Di nuovo, nessuno ha mai detto che i contenuti non devono essere pagati. […] la stragrande maggioranza dei contenuti che gli utenti raggiungono in rete (la ragione stessa per cui la rete esiste) non sono (fortunatamente) tutelati da società come la SIAE ma sono liberamente immessi dagli utenti stessi […]
5. Perché il diritto all’equo compenso viene strumentalmente, da alcuni, chiamato tassa? Perché non sono chiamate tasse i compensi di medici, ingegneri, avvocati, meccanici, idraulici, ecc.?
[…] L’equo compenso forse non è tecnicamente una tassa ma è un aiuto di Stato ad un comparto in crisi, completamente scorporato da meccanismi di tutela del diritto d’autore. Questo aiuto è effettuato, in misura che non ha riscontro in altri paesi, scaricandolo sui cittadini che comprano hard disk, memorie e device elettronici anche non direttamente utilizzabili per la copia privata. […]
6. Perché Internet, che per molte imprese rappresenta una opportunità di lavoro, per gli autori e gli editori deve rappresentare un pericolo?
Sarebbe utile distinguere: per gli autori Internet è una opportunità enorme. Per gli intermediari è invece generalmente un problema. Per gli intermediari che ragionano come ai tempi delle cassette Super8 è un vero incubo. Per gli editori o per società come la SIAE è il pungolo di ampi cambiamenti che spesso questi stessi soggetti negli ultimi anni hanno rifiutato. Per entrambi è, in ogni caso, un punto di svolta.
[…]
10. Perché, secondo alcuni, non abbiamo il diritto di difendere il frutto del nostro lavoro, non possiamo avere pari dignità e dobbiamo continuare a essere “figli di un Dio minore”?

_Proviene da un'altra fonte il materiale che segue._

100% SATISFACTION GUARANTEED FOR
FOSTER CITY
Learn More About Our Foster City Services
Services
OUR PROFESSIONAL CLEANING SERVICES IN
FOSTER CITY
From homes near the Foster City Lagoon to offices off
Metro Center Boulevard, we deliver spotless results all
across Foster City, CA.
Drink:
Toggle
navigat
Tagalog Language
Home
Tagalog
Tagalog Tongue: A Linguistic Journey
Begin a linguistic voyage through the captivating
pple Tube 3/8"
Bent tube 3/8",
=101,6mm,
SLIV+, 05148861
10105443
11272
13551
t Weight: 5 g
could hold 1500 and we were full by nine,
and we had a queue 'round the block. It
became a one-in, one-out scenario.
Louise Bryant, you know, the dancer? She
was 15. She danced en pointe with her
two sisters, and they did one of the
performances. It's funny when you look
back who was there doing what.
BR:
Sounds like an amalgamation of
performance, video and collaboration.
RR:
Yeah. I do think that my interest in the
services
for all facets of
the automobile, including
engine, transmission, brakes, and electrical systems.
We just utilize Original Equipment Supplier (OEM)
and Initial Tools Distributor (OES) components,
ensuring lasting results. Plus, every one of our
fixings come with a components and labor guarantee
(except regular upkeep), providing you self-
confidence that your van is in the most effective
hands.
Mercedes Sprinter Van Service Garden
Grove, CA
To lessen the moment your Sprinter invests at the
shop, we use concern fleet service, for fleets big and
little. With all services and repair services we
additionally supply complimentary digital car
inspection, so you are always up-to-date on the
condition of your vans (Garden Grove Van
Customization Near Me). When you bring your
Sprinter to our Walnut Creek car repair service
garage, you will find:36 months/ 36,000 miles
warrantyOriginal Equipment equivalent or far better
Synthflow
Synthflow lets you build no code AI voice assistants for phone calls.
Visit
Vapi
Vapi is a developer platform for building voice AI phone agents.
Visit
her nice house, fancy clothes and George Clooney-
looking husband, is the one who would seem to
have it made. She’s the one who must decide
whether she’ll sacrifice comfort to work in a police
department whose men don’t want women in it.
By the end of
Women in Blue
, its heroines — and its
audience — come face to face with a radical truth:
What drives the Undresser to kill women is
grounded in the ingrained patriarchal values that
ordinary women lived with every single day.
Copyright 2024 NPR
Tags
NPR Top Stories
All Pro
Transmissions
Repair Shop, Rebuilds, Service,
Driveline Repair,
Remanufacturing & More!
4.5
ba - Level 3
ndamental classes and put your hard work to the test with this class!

Gli artisti hanno mille ragioni per difendere il proprio lavoro. Una di queste potrebbe essere chiedere come mai in Italia esista una sola società che tutela (male) i loro diritti in regione di monopolio. Una società anomala, da anni ad un passo dal fallimento, con costi altissimi, amplissime inefficenze più volte certificate, ed un simpatico neoeletto commissario straordinario 95enne, dopo che l’ultimo direttore è fuggito improvvisamente senza dirci perchè. Dal 2009 giace in Parlamento un progetto di legge per rimuovere questo monopolio, la cui scomparsa potrebbe finalmente far immaginare nuovi strumenti moderni di ripartizione delle royalties nel mondo digitale. Si potrebbe iniziare da qui. Vediamo se Pippo Baudo è d’accordo”.